Mein sieben Jahre älterer Bruder war nicht da, vom sechsten Lebensjahr an bei den Pfaffen im Internat bis er achtzehn wurde. Und war er mal da, haben wir uns nur gestritten, mussten uns lange ein Zimmer teilen. Die zwei älteren Schwestern blieben mir fast fremd, einzig die nächste, nur elf Monate älter, stand mir näher. Alle drei wurden später Nonnen und sind es heute noch. Die drei kleineren musste ich zum Kindergarten bringen und so weiter, lästig für einen Jungen wie mich.

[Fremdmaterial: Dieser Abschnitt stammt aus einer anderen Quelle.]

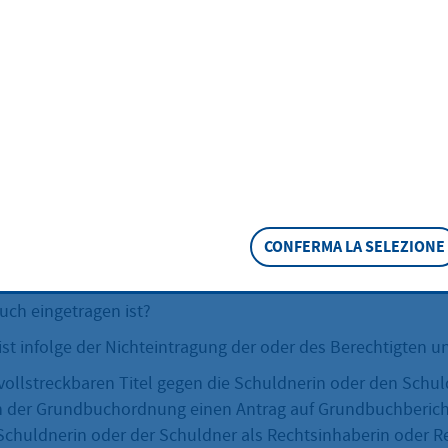
dbuch zu bericht
/r können Sie einen Antrag auf Grundbuchberichtigung stelle
agen lassen.
eschreibung
CONFERMA LA SELEZIONE
gerin oder Gläubiger einer Forderung und können nicht in d
r Schuldnerin oder des Schuldners vollstrecken, weil diese
uch eingetragen ist?
t infolge der Nichteintragung der oder des Berechtigten un
vollstreckbaren Titel gegen die Schuldnerin oder den Schu
 der Grundbuchordnung einen Antrag auf Grundbuchbericht
Schuldnerin oder der Schuldner als Rechtsinhaberin oder R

Einmal, da war ich sechs, wollte ich meinen Vater, einen Elektroingenieur, vom Auto abholen, das ihn nach Hause brachte, ein riesiger dunkelgrüner Buik vom Militär, der nicht in die Straße der Siedlung wo wir wohnten hinein passte. Erst später habe ich erfahren, dass er, einst Freiwilliger der 'Blauen Division' Francos für Hitler und Kumpanen in Leningrad, Hauptfeldwebel der Legião Portuguesa war, der portugiesischen Version der Nazi-SA Deutschlands und Instrukteur der ersten portugiesischen 'Kommandos', weswegen auch viele in der Siedlung ihn hofierten oder fürchteten. Statt Freude gab es Prügel, denn auf die Straße durfte ich - „sein Sohn!“ - nicht, Prügel gab es sowieso immer, auch schon wegen weit geringer 'Vergehen'.

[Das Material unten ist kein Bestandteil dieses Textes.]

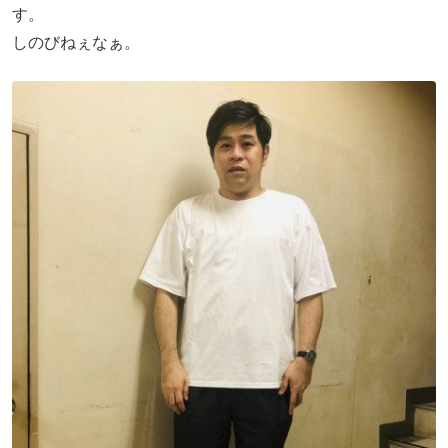
す。
しのびねぇなぁ。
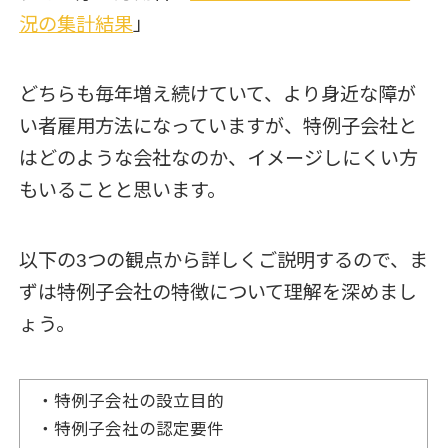
況の集計結果
」
どちらも毎年増え続けていて、より身近な障が
い者雇用方法になっていますが、特例子会社と
はどのような会社なのか、イメージしにくい方
もいることと思います。
以下の3つの観点から詳しくご説明するので、ま
ずは特例子会社の特徴について理解を深めまし
ょう。
・特例子会社の設立目的
・特例子会社の認定要件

Auch mit der Mutter, Licentiatus für Philosophie und Geschichte sowie für Klassische Sprachen doch radikal-klerikalen Katholikin, gab es nur Streit wegen allem und nichts, Vergil oder Camões durfte ich lesen aber nicht Sartre oder Éluard, zum Klavierunterricht sollte ich müssen und in die Jesuitenschule wo ich nichts als Streit und Rauswurf bekam, auf keinen Fall aber durfte ich Fußball auf der Straße mit den Nachbarsjungen spielen.

Frei war ich nur, wenn ich für sie katholische Missions-Zeitungen für 5 Cent das Stück verkaufen ging. Oder immer wieder als Ausreißer, dann lief ich ganz allein durch die Straßen, auf die Art lernte ich Lissabon lieben.